▸ **Problem to solve**: Look through the entries that follow and return each line that has the string "ماژول".

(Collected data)
#####

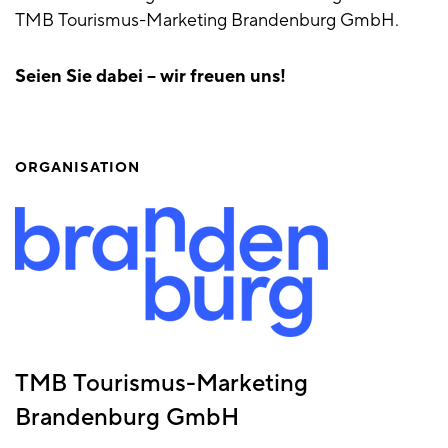
TMB Tourismus-Marketing Brandenburg GmbH.
Seien Sie dabei – wir freuen uns!
ORGANISATION
TMB Tourismus-Marketing
Brandenburg GmbH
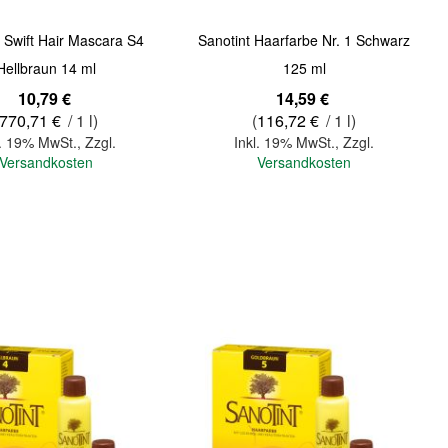
t Swift Hair Mascara S4
Sanotint Haarfarbe Nr. 1 Schwarz
Hellbraun 14 ml
125 ml
10,79 €
14,59 €
770,71 €
/ 1 l)
(
116,72 €
/ 1 l)
l. 19% MwSt.
,
Zzgl.
Inkl. 19% MwSt.
,
Zzgl.
Versandkosten
Versandkosten
In den Warenkorb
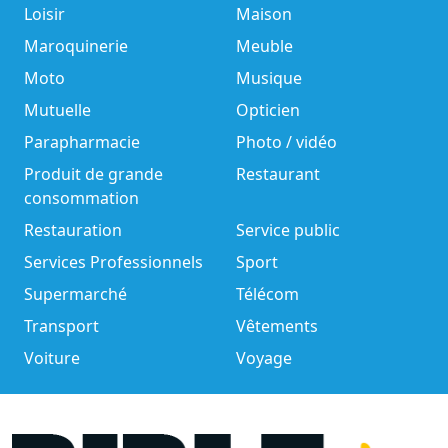
Loisir
Maison
Maroquinerie
Meuble
Moto
Musique
Mutuelle
Opticien
Parapharmacie
Photo / vidéo
Produit de grande
Restaurant
consommation
Restauration
Service public
Services Professionnels
Sport
Supermarché
Télécom
Transport
Vêtements
Voiture
Voyage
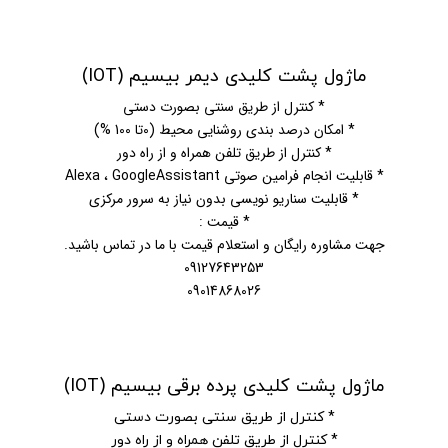
ماژول پشت کلیدی دیمر بیسیم (IOT)
* کنترل از طریق سنتی بصورت دستی
* امکان درصد بندی روشنایی محیط (0تا 100 %)
* کنترل از طریق تلفن همراه و از راه دور
* قابلیت انجام فرامین صوتی Alexa ، GoogleAssistant
* قابلیت سناریو نویسی بدون نیاز به سرور مرکزی
* قیمت :
جهت مشاوره رایگان و استعلام قیمت با ما در تماس باشید.
09127643253
09014868026
ماژول پشت کلیدی پرده برقی بیسیم (IOT)
* کنترل از طریق سنتی بصورت دستی
* کنترل از طریق تلفن همراه و از راه دور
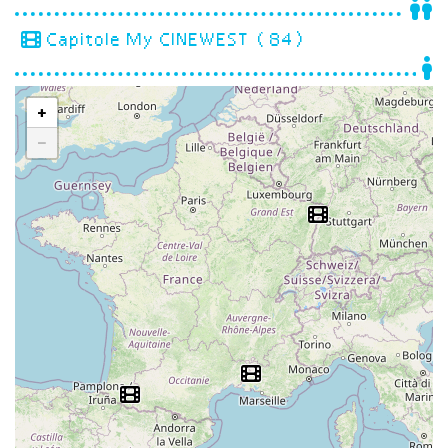
Capitole My CINEWEST (84)
+
−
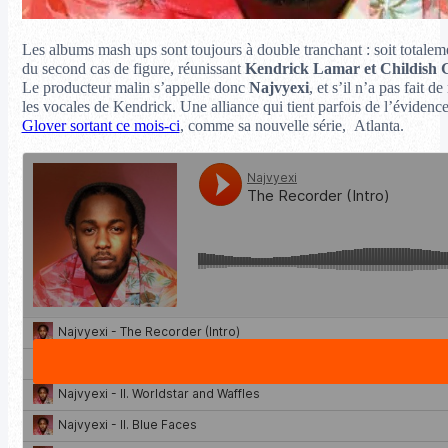
Les albums mash ups sont toujours à double tranchant : soit tota
du second cas de figure, réunissant
Kendrick Lamar et Childish
Le producteur malin s’appelle donc
Najvyexi
, et s’il n’a pas fait 
les vocales de Kendrick. Une alliance qui tient parfois de l’évidence
Glover sortant ce mois-ci
, comme sa nouvelle série, Atlanta.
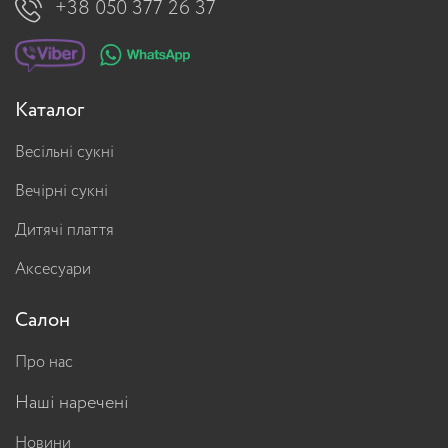
+38 050 377 26 37
Каталог
Весільні сукні
Вечірні сукні
Дитячі плаття
Аксесуари
Салон
Про нас
Наші наречені
Новини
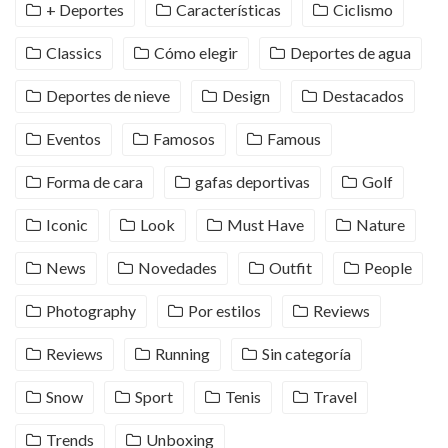
+ Deportes
Características
Ciclismo
Classics
Cómo elegir
Deportes de agua
Deportes de nieve
Design
Destacados
Eventos
Famosos
Famous
Forma de cara
gafas deportivas
Golf
Iconic
Look
Must Have
Nature
News
Novedades
Outfit
People
Photography
Por estilos
Reviews
Reviews
Running
Sin categoría
Snow
Sport
Tenis
Travel
Trends
Unboxing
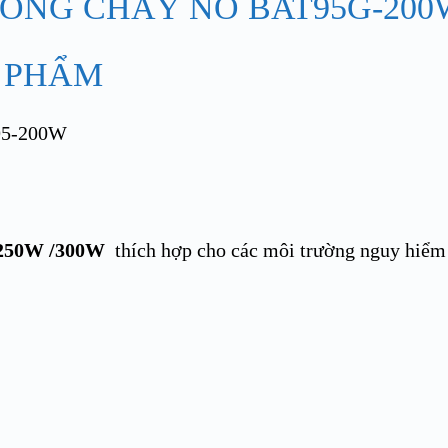
 PHẨM
 /250W /300W
thích hợp cho các môi trường nguy hiểm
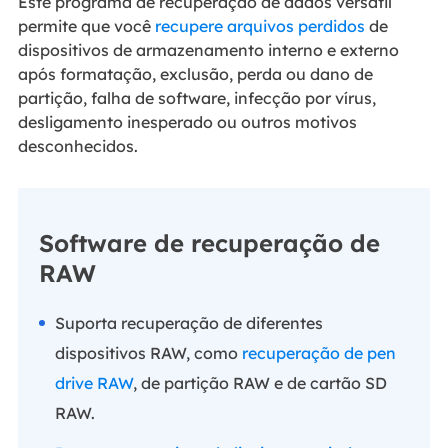
Este programa de recuperação de dados versátil
permite que você
recupere arquivos perdidos
de
dispositivos de armazenamento interno e externo
após formatação, exclusão, perda ou dano de
partição, falha de software, infecção por vírus,
desligamento inesperado ou outros motivos
desconhecidos.
Software de recuperação de
RAW
Suporta recuperação de diferentes
dispositivos RAW, como
recuperação de pen
drive RAW
, de partição RAW e de cartão SD
RAW.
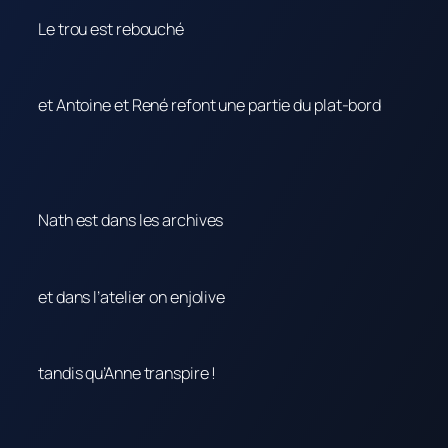
Le trou est rebouché
et Antoine et René refont une partie du plat-bord
Nath est dans les archives
et dans l’atelier on enjolive
tandis qu’Anne transpire !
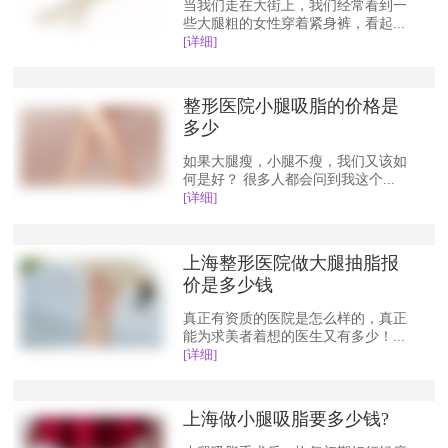
当我们走在大街上，我们经常看到一
些大腿粗的女性穿着紧身裤，看起...
[详细]
整形医院小腿吸脂的价格是
多少
如果大腿瘦，小腿不瘦，我们又该如
何是好？ 很多人都会问到我这个...
[详细]
上海整形医院做大腿抽脂报
价是多少钱
真正有资质的医院是怎么样的，真正
能为求美者着想的医生又有多少！...
[详细]
上海做小腿吸脂要多少钱?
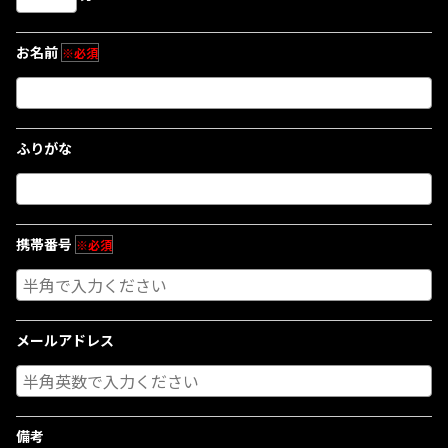
お名前
※必須
ふりがな
携帯番号
※必須
メールアドレス
備考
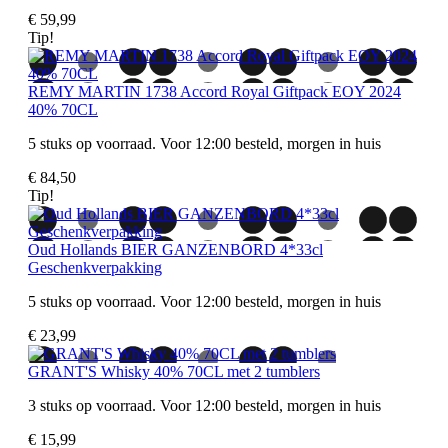
€ 59,99
Tip!
REMY MARTIN 1738 Accord Royal Giftpack EOY 2024
40% 70CL
5 stuks op voorraad. Voor 12:00 besteld, morgen in huis
€ 84,50
Tip!
Oud Hollands BIER GANZENBORD 4*33cl
Geschenkverpakking
5 stuks op voorraad. Voor 12:00 besteld, morgen in huis
€ 23,99
GRANT'S Whisky 40% 70CL met 2 tumblers
3 stuks op voorraad. Voor 12:00 besteld, morgen in huis
€ 15,99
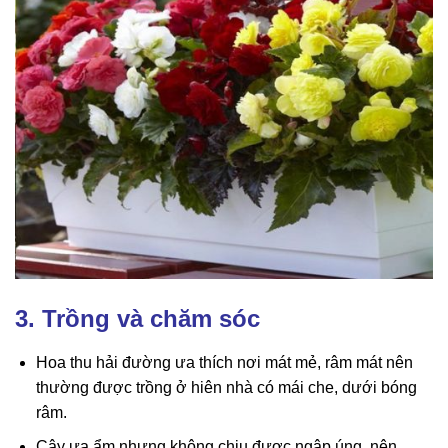
3. Trồng và chăm sóc
Hoa thu hải đường ưa thích nơi mát mẻ, râm mát nên
thường được trồng ở hiên nhà có mái che, dưới bóng
râm.
Cây ưa ẩm nhưng không chịu được ngập úng, nên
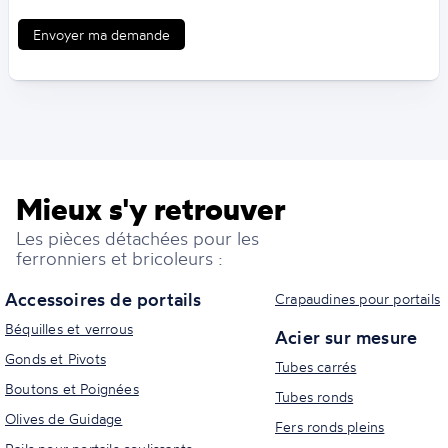
Envoyer ma demande
Mieux s'y retrouver
Les pièces détachées pour les
ferronniers et bricoleurs :
Accessoires de portails
Crapaudines pour portails
Béquilles et verrous
Acier sur mesure
Gonds et Pivots
Tubes carrés
Boutons et Poignées
Tubes ronds
Olives de Guidage
Fers ronds pleins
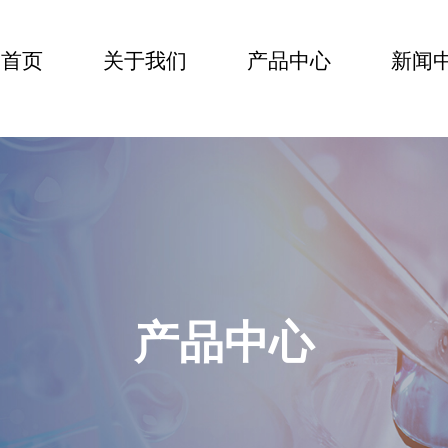
首页
关于我们
产品中心
新闻
CN
产品中心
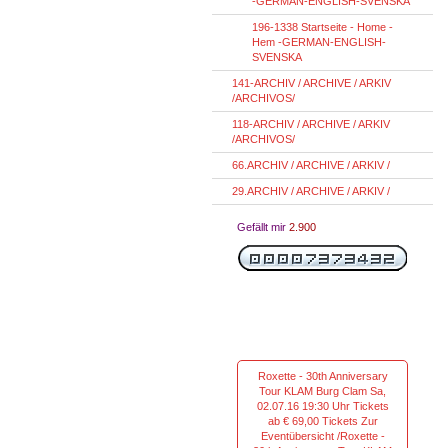
-GERMAN-ENGLISH-SVENSKA
196-1338 Startseite - Home -
Hem -GERMAN-ENGLISH-
SVENSKA
141-ARCHIV / ARCHIVE / ARKIV
/ARCHIVOS/
118-ARCHIV / ARCHIVE / ARKIV
/ARCHIVOS/
66.ARCHIV / ARCHIVE / ARKIV /
29.ARCHIV / ARCHIVE / ARKIV /
Gefällt mir
2.900
Roxette - 30th Anniversary
Tour KLAM Burg Clam Sa,
02.07.16 19:30 Uhr Tickets
ab € 69,00 Tickets Zur
Eventübersicht /Roxette -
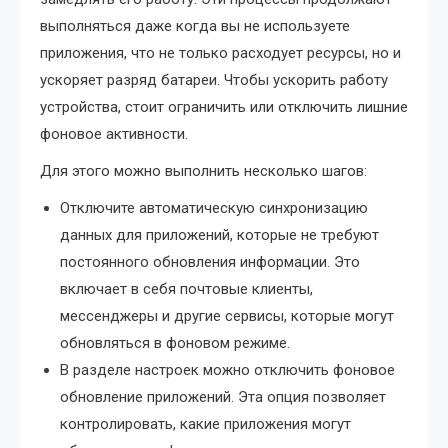
выполняться даже когда вы не используете
приложения, что не только расходует ресурсы, но и
ускоряет разряд батареи. Чтобы ускорить работу
устройства, стоит ограничить или отключить лишние
фоновое активности.
Для этого можно выполнить несколько шагов:
Отключите автоматическую синхронизацию
данных для приложений, которые не требуют
постоянного обновления информации. Это
включает в себя почтовые клиенты,
мессенджеры и другие сервисы, которые могут
обновляться в фоновом режиме.
В разделе настроек можно отключить фоновое
обновление приложений. Эта опция позволяет
контролировать, какие приложения могут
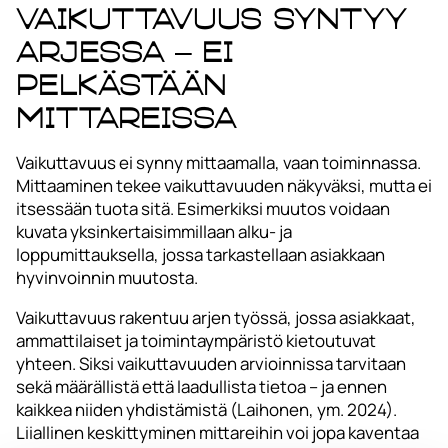
Vaikuttavuus syntyy
arjessa – ei
pelkästään
mittareissa
Vaikuttavuus ei synny mittaamalla, vaan toiminnassa.
Mittaaminen tekee vaikuttavuuden näkyväksi, mutta ei
itsessään tuota sitä. Esimerkiksi muutos voidaan
kuvata yksinkertaisimmillaan alku- ja
loppumittauksella, jossa tarkastellaan asiakkaan
hyvinvoinnin muutosta.
Vaikuttavuus rakentuu arjen työssä, jossa asiakkaat,
ammattilaiset ja toimintaympäristö kietoutuvat
yhteen. Siksi vaikuttavuuden arvioinnissa tarvitaan
sekä määrällistä että laadullista tietoa – ja ennen
kaikkea niiden yhdistämistä (Laihonen, ym. 2024).
Liiallinen keskittyminen mittareihin voi jopa kaventaa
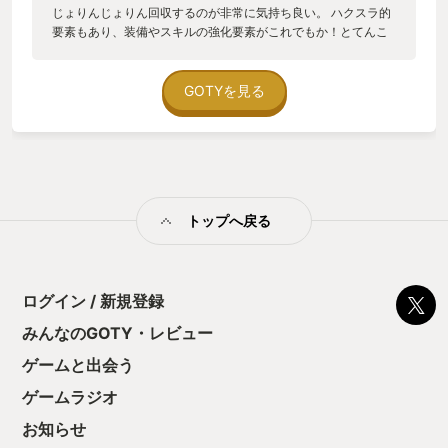
じょりんじょりん回収するのが非常に気持ち良い。 ハクスラ的
要素もあり、装備やスキルの強化要素がこれでもか！とてんこ
盛りで これがもうずーーっとできる。なので限界まで雑魚を蹂
躙して出来る所まで強化、 ストーリーを少し進めたらまた限界
まで雑魚を蹂躙して強化、というスタイルで進めた。 ボスは一
GOTYを見る
部、シューティングゲームかという位に弾をばらまいてくるの
もいてなかなか手強いが、 しっかり強化していれば力押しでも
そこそこ何とかなるのは良バランスと思います。 ストーリーは
主人公と幼馴染の女の子が村でモンスターに襲われて・・ 気が
付くと無人のベットの上。何故か一緒にいたしゃべるカラスと
一緒に、 記憶を探して旅に出る、といった王道的なはじまり。
トップへ戻る
なんですが、時を戻す力のある天秤を手に入れた所から不穏な
感じに。 時を戻して何かを救ったら、代わりに何が犠牲になっ
た・・みたいな胸をえぐる展開が続く。うん、好み。 このあた
りのややダークな展開はドラクエのブラックな展開に似ている
と思うので、 ドラクエのストーリーが好きな人にはきっと刺さ
ログイン / 新規登録
ると思います。 で、お前は敵だったんかーい、やっぱり味
みんなのGOTY・レビュー
方！？みたいな展開も多いですがやっぱり熱い。 1本芯の通っ
たストーリーで道中は謎だらけですが、最終的にはしっかり伏
ゲームと出会う
線回収もされて、 非常にすっきりとした読後感を得られます。
クリアにはそこそこ時間がかかりますが、じょりんじょりんし
ゲームラジオ
ている時間が気持ち良いので問題無し。 未体験の方は是非一
お知らせ
度、じょりんじょりんして頂きたい。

#####

▸ **Output of the task**:
ماژول پشت کلیدی دیمر بیسیم (IOT)
ماژول پشت کلیدی پرده برقی بیسیم (IOT)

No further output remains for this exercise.